To date Ms Daep has not provided any further information that supports her eligibility to make the application.
Section 587
The relevant provisions in s.587 of the Act are as follows:
“587 Dismissing applications
(1) Without limiting when the FWC may dismiss an application, the FWC may dismiss an application if:
(a) the application is not made in accordance with this Act; or
(b) the application is frivolous or vexatious; or
(c) the application has no reasonable prospects of success.
…
(3) The FWC may dismiss an application:
(a) on its own initiative; or
(b) on application.
Section 587 allows the Commission to dismiss an application on the Commission’s own initiative in the early stages – subject to affording procedural fairness. Protracted proceedings can be avoided when there is no reasonable prospect of an outcome other than the dismissal of the application.
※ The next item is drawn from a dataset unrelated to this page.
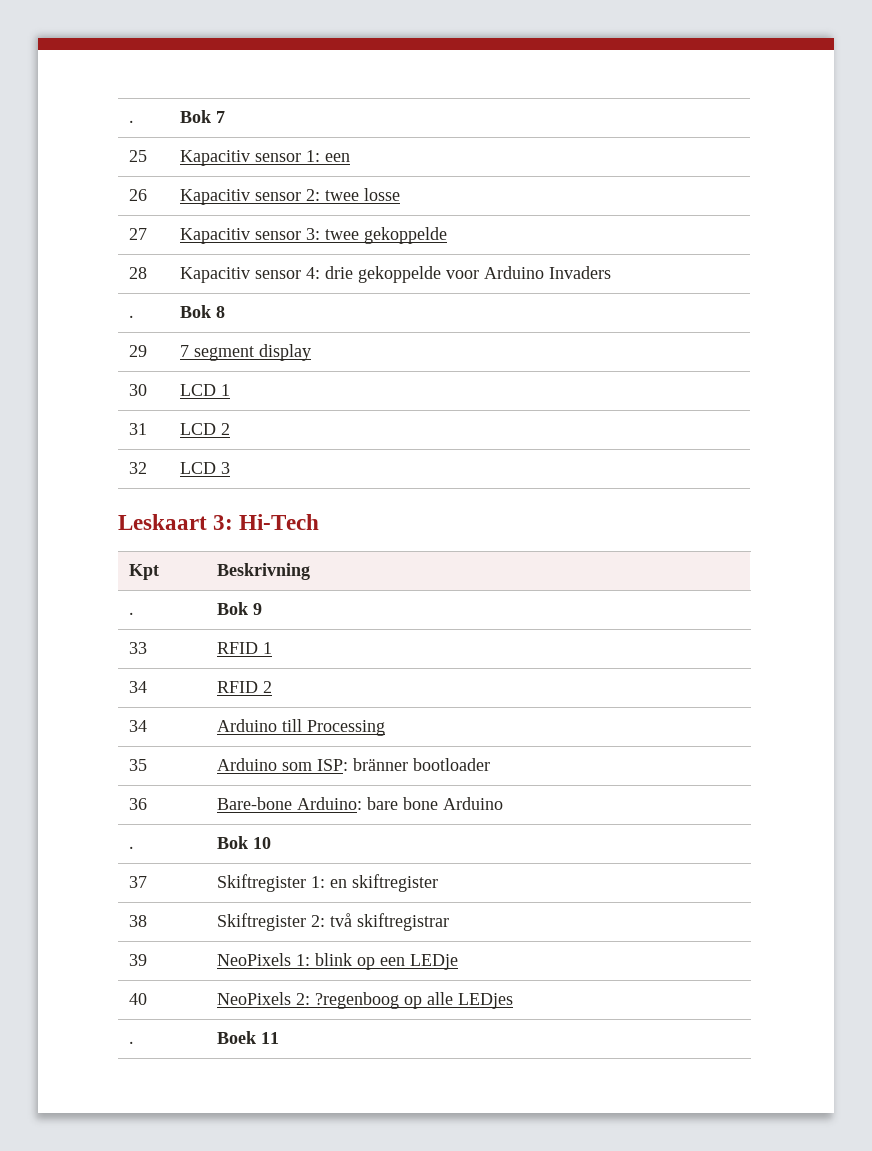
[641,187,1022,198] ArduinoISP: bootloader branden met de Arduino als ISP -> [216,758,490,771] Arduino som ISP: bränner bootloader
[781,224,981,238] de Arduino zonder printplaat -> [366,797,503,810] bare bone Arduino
The power under s.587 should be used with caution, particularly if the matter involves complex questions of fact or law, is not available if there are live facts in issue that could affect the outcome of the proceedings (see generally Bond v Carbridge Pty Ltd T/A Carbridge [2024] FWC 1302 at [11]-[16] and the cases cited therein).
Does Ms Daep’s application have any reasonable prospects of success?
The Commission cannot consider the fairness of Ms Daep’s dismissal until it is satisfied that she is eligible to make an unfair dismissal claim.
The information provided by Ms Daep on her Form F2 application strongly indicates that she is not eligible to make an unfair dismissal application. The Form F2 indicates that Ms Daep was employed for approximately 1 month and 1 week.
Ms Daep was invited by correspondence to provide information that could show that she had in fact completed the minimum employment period. Ms Daep did not provide any response that was consistent with having served the minimum employment period, nor did any response raise the potential for any dispute about any facts that could change the outcome of her application.
On 4 July 2024 Ms Daep was also specifically invited to provide submissions on why her matter should not be dismissed under ss. 587(1)(a) or 587(1)(c). An SMS was also sent to Ms Daep telling her that an important email had been sent. Ms Daep did not respond to this correspondence.
I am satisfied that Ms Daep has been able to put her case for consideration on all matters material to the making of the decision to dismiss her application under s.587.
For these reasons I am satisfied that Ms Daep’s claim has no reasonable prospect of success within the meaning of s.587(1)(c), and that it is appropriate in the circumstances to dismiss her application on the Commission’s own initiative by the facility available in s.587(3)(a).
I have separately made an order to this effect (PR776651).